Simply the second best
There is a delicate art to creating the title for a soulless, cash-grabbing sequel. Pitfalls abound—if you start titling franchise entries by numbers, the films seem more and more obligatory the higher you count. That’s why we ultimately received Rocky Balboa instead of Rocky VI, Grudge Match instead of Rocky VII and a plague of locusts instead of Rocky VIII. Skyfall and Spectre sound awesome; Bond 23 and Bond 24 sound like soulless cash grabs. The colon has opened up new titling possibilities (e.g., Terminator: Salvation), allowing studios to perpetuate the notion that their movie franchises are institutions that will never die and therefore must be obeyed at all costs, but eventually you end up with a title as tortured as X-Men: Days of: Future?: Past!: Sponsored by Coca-Cola. Unless comedic self-satire is the entire intent—e.g., 22 Jump Street—the goal is to make the sequel seem like it isn’t a soulless cash grab.
Weary-sounding titles like Another 48 Hours or Are We Done Yet? highlight the slavish and obligatory nature of those films, announcing their mercenary, cash-grabbing intentions with heads down and hands out.
John Madden’s The Second Best Exotic Marigold Hotel is an obligatory sequel to his 2012 sleeper hit The Best Exotic Marigold Hotel (it grossed over $130 million worldwide against a budget of $10 million), and its inferiority complex is built right in to the title. It freely admits that it’s The Second Best! Forget about outdoing the awful original; this is a film that will clearly settle for second place. If nothing else, The Second Best Exotic Marigold Hotel, which figures to replicate the box-office success of the original among its core demographic of Anglophile seniors, could ignite a truth-in-movie-titling revolution. I look forward to more brutally honest, deeply cynical, eat-your-slop franchise titles such as Transformers 5: The Third or Fourth Best One So Far, Captain America: A Clearly Inferior Sequel, Spider-Man: F*** You, Pay Me, and The Worst Mission: Impossible Movie Ever Made. Of course, the grand irony here is that The Second Best is actually a little bit better than The Best. Both films are still quite terrible.

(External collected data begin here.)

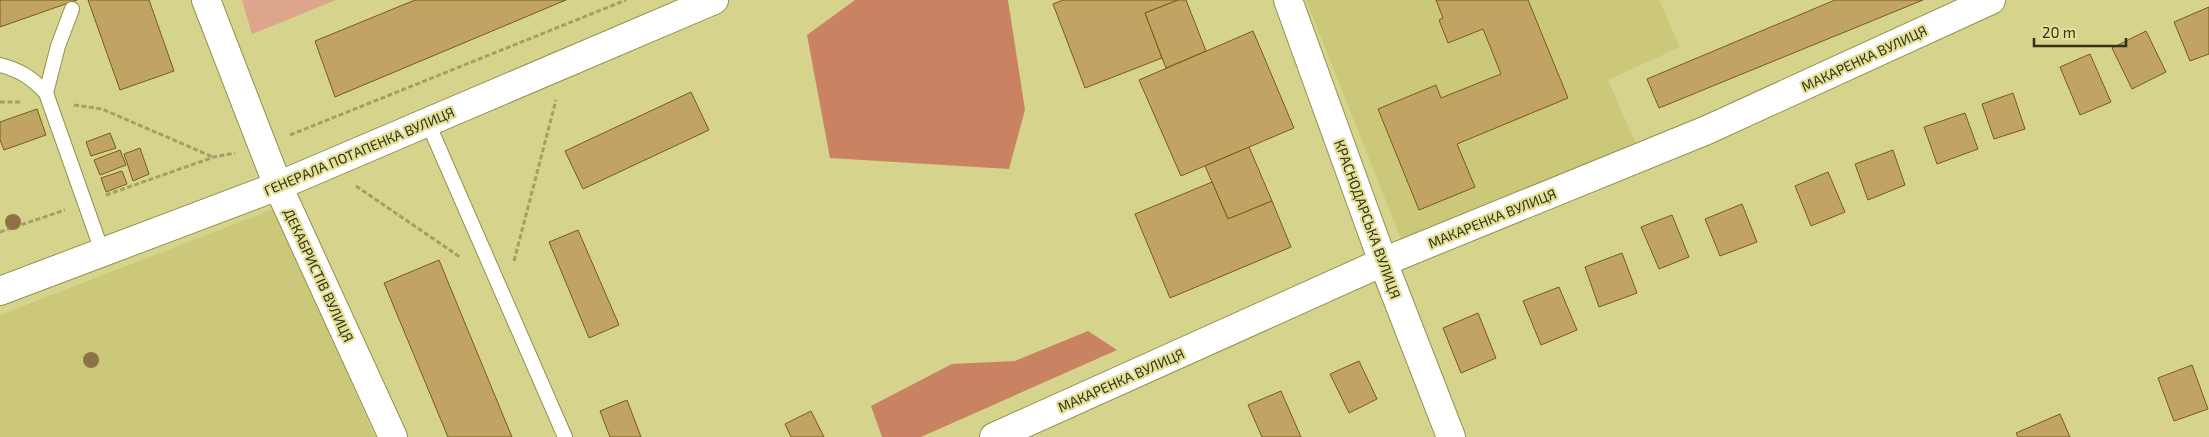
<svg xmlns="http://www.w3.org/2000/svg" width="2209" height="437" font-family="'Exo 2',sans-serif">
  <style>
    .built { fill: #ccc879 }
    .green { fill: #dda58b }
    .forest { fill: #c98362 }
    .building { fill: #c1a463; stroke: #785c17 }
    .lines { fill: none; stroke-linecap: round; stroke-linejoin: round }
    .lane-casing { stroke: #95914d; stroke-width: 16 }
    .street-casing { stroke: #95914d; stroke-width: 30 }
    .path { stroke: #a3a067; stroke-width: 3; stroke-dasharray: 5 2.5; stroke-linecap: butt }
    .lane { stroke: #fff; stroke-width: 14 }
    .street { stroke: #fff; stroke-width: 28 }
    .tree { fill: #8e7347 }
    .labels { text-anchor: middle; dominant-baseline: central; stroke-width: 4.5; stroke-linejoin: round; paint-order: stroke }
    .street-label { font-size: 14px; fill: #333114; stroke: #e3e099 }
  </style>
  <rect width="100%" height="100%" fill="#d6d38d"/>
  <g class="built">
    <polygon points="1306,0 1659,0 1680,47 1608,80 1636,144 1403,244"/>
    <polygon points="276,208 375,437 0,437 0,315"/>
  </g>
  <polygon class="green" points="242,0 336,0 252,34"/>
  <g class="forest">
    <polygon points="855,0 1008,0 1025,110 1009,169 830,158 807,35"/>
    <polygon points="1088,331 1117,350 921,437 882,437 871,406 952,364 1015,361"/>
  </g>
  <g class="building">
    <polygon points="0,0 77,0 0,27"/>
    <polygon points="88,0 149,0 174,71 120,90"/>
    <polygon points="415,0 566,0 335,97 315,41"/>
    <polygon points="1063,0 1178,0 1145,13 1162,58 1085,88 1053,4"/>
    <polygon points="1178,0 1186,0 1206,51 1166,68 1145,13"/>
    <polygon points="1436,0 1528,0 1568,98 1457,144 1475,187 1419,210 1378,109 1436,85 1441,98 1501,74 1483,29 1448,43 1439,20 1443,18"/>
    <polygon points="1835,0 1923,0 1659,108 1647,79"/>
    <polygon points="2209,7 2209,54 2190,61 2174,22"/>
    <polygon points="1253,31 1294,128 1181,176 1139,80"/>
    <polygon points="2146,31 2166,72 2132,89 2112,48"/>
    <polygon points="2090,54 2111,102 2080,115 2060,67"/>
    <polygon points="691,92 709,130 583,189 565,151"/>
    <polygon points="2013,93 2025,129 1994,139 1982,104"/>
    <polygon points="37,109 46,135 4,150 0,140 0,122"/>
    <polygon points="1965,113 1978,149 1937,164 1924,127"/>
    <polygon points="110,133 116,148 91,156 86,142"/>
    <polygon points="1249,147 1272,201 1228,219 1205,166"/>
    <polygon points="140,148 149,174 133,181 124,154"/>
    <polygon points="120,150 126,165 100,175 94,160"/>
    <polygon points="1893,150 1905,185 1868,200 1855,164"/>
    <polygon points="122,171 127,184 106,192 101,178"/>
    <polygon points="1828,172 1845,212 1811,226 1795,186"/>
    <polygon points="1212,182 1228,219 1272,201 1291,247 1170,298 1135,214"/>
    <polygon points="1742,204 1757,242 1720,256 1705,219"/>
    <polygon points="1672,215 1689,257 1659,269 1641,227"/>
    <polygon points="578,230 619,325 589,338 549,242"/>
    <polygon points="1622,253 1637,293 1599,307 1585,267"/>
    <polygon points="439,260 455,299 512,437 448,437 384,283"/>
    <polygon points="1559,287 1577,330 1541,345 1523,301"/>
    <polygon points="1478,313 1496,358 1461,373 1443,328"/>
    <polygon points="1359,361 1377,399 1349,413 1330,374"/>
    <polygon points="2192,365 2208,409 2174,421 2158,378"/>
    <polygon points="1281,391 1301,437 1262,437 1248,405"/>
    <polygon points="627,400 641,437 610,437 600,411"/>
    <polygon points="811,411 824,437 791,437 785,424"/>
    <polygon points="2060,414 2070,437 2018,437 2016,433"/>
  </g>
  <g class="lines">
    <defs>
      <g id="lane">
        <path d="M0 65C20 70 32 78 46 93L103 254"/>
        <polyline points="46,93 58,46 72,9"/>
        <polyline points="428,123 565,437"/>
      </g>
      <g id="street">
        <polyline points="206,0 278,186 393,437"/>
        <polyline points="1288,0 1383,262 1451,437"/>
        <polyline points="0,291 278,186 714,0"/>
        <polyline points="994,437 1383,262 1707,130 1991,0"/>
      </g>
    </defs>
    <use href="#lane" class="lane-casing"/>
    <use href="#street" class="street-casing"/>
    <g class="path">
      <polyline points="0,102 21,102"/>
      <polyline points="74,105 102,109 213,157"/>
      <polyline points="290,135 626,0"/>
      <polyline points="356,186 460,257"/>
      <polyline points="106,195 214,157 235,153"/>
      <polyline points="0,232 65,210"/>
      <polyline points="514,261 556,100"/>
    </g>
    <use href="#lane" class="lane"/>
    <use href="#street" class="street"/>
  </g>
  <g class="tree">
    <circle cx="13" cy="222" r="8"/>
    <circle cx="91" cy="360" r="8"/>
  </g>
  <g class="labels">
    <g class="street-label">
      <text transform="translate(1864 58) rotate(-25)">МАКАРЕНКА ВУЛИЦЯ</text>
      <text transform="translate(359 151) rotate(-23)">ГЕНЕРАЛА ПОТАПЕНКА ВУЛИЦЯ</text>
      <text transform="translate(1492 218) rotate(-22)">МАКАРЕНКА ВУЛИЦЯ</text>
      <text transform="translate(1368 219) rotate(70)">КРАСНОДАРСЬКА ВУЛИЦЯ</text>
      <text transform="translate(319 275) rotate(65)">ДЕКАБРИСТІВ ВУЛИЦЯ</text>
      <text transform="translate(1121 380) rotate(-24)">МАКАРЕНКА ВУЛИЦЯ</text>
    </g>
  </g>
  <path d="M2034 38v8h92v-8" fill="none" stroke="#333114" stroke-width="2.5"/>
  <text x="2042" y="38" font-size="15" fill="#333114" stroke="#e3e099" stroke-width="4" paint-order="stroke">20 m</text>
</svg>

The Second Best Exotic Marigold Hotel is a two-hour long catnap, affable and picturesque and well-lit enough to remain watchable between long, slow blinks, but also about as pointless and dull as a movie can get. Madden and screenwriter Ol Parker spell out every dramatic problem and its obvious solution in the film’s pre-credits sequence, and then they spend 122 minutes obstinately sticking to that plan, laying only the most hackneyed narrative roadblocks in the path. In one of the ensemble storylines, Judi Dench’s hardnosed spinster and Bill Nighy’s dizzy divorcee nurse an attraction to each other that they’re afraid to act on. Will they conquer their fears and find love together? Um …yes. For all of the lip service paid to exploring new horizons and celebrating the diverse lives of seniors, The Second Best Exotic Marigold Hotel is a film designed for people who never want to be surprised or challenged again.
Still, affable and dull and unsurprising are almost welcome qualities after the mean-spirited 2012 original, which followed a motley group of British pensioners who retire to a ramshackle, would-be seniors resort in India. That film’s pandering and slyly hateful nature can be summed up by the arc of the Dench character—she enters the story as a privileged white woman helplessly demanding better service from a dark-skinned telephone operator, and by the end of the film gets a job haranguing dark-skinned telephone operators. This is seen as a noble journey.
It was a genuinely loathsome film, but The Second Best Exotic Marigold Hotel feels more like several late-in-the-run episodes of a lifeless and harmless BBC show that I would never watch were it stitched together Frankenstein-style into a movie-like creature. The original cast reassembles, with Richard Gere replacing Tom Wilkinson, whose character had the good sense to pass away in the first film; racist stereotypes and moldy hijinks ensue.